As the Door creaked open, a residual chill gusted outward.
Yu Sheng shivered involuntarily, every instinct snapping to alert.
Why was there cold wind coming from this room? The sensation was like a glacial breeze from a snowy mountain—laden with icy breath.
But once the Door fully opened, what met their eyes was an entirely mundane room.
A simple bed. A desk and chairs. A Mirror mounted on the wall. Aged wooden flooring. Peeling wallpaper curled at the corners. Plain curtains.
Everything looked as it always had. No Intruder from another realm. No gaping rift to some abyssal plane.
Still, Yu Sheng remained vigilant, eyes scanning every corner as he stepped cautiously inside.
Irene followed, curiosity glinting in her eyes as she took in what was theoretically “her room.”
The little doll suddenly pointed and shouted, “Hey! Yu Sheng, check the wall—near the Door!”
Yu Sheng spun toward where Irene was pointing.
At the base of the walls flanking the Door, tiny white granules lay scattered across the floorboards, along with several small, fading puddles.
“Snow?” Yu Sheng knelt down, inspecting the curious residue. To his disbelief, the white clumps were indeed snow—melting rapidly in the room’s warmth, leaving watery traces in their wake.
Irene looked stupefied. “It snowed… inside the house? That’s absurdly cursed!”
“The way the snow is piled, it looks like it was blown in from outside,” Yu Sheng noted with a frown, studying the remnants clinging to the wall.
The Demon Fox Maiden crouched beside him, pressing her nose close to the surface, sniffing intently.
“There’s a scent of life,” she declared solemnly. “This snow came from somewhere inhabited.”
Irene gawked. “You can tell that from a smell?!”
Foxy beamed proudly. “Fox. Nose.

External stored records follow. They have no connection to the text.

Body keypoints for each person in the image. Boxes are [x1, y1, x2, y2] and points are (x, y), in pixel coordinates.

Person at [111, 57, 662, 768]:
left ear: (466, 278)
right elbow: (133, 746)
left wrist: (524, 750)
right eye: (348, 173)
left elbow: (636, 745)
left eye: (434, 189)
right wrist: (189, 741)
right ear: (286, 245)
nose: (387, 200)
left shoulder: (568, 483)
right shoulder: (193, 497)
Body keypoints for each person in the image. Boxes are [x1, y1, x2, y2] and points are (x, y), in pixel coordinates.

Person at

Excellent.”
“Better than any dog,” Irene muttered in awe.
Just then, something flickered in the corner of Yu Sheng’s eye.
He stepped over to the nearby desk and bent down, retrieving a small, pitch-black Metal Component from beneath.

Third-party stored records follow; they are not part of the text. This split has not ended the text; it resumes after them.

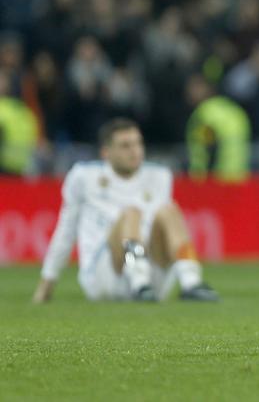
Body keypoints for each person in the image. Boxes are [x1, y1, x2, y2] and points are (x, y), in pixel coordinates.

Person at [33, 118, 220, 303]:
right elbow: (66, 230)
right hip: (104, 274)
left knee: (169, 211)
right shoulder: (84, 176)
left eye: (138, 143)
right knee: (131, 213)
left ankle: (191, 282)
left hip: (151, 271)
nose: (135, 151)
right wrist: (47, 283)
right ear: (106, 152)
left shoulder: (159, 176)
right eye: (125, 146)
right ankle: (139, 281)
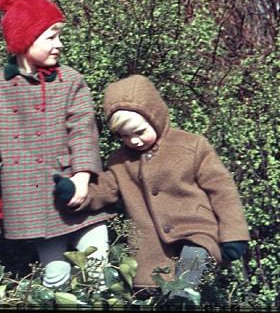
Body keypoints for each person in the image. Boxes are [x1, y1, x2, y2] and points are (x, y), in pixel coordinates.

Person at [54, 74, 250, 301]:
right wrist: (77, 193)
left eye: (139, 131)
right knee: (154, 293)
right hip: (151, 247)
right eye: (125, 136)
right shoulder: (119, 160)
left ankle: (182, 297)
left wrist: (233, 235)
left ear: (155, 117)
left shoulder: (191, 146)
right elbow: (105, 189)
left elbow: (222, 190)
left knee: (186, 281)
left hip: (197, 232)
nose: (134, 141)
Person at [0, 0, 112, 288]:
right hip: (28, 198)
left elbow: (82, 130)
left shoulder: (71, 80)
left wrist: (81, 176)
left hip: (73, 188)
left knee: (98, 264)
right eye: (51, 36)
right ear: (26, 38)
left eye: (59, 36)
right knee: (56, 276)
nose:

It was palm-sized, metallic, and resembled a manifold for linking multiple pipes or valves. Hollow with threaded openings, the part felt light yet unnervingly sturdy.
Irene joined him and blinked at the strange device. “Uh… that wasn’t part of the room’s original furnishings, right?”
“Definitely not,” Yu Sheng said firmly. “Just like how snow doesn’t belong indoors, this… weird bit looks like it was ripped off some machine.”
Still on guard, he approached the Mirror opposite the Door.
Its surface reflected the familiar room.
But something was off.
Yu Sheng’s brow furrowed deeply.
Behind the reflection of the room’s interior, another image flickered faintly. Overlaid like a ghostly double exposure, it was the entrance to a cave—beyond which snowflakes whirled in a relentless blizzard.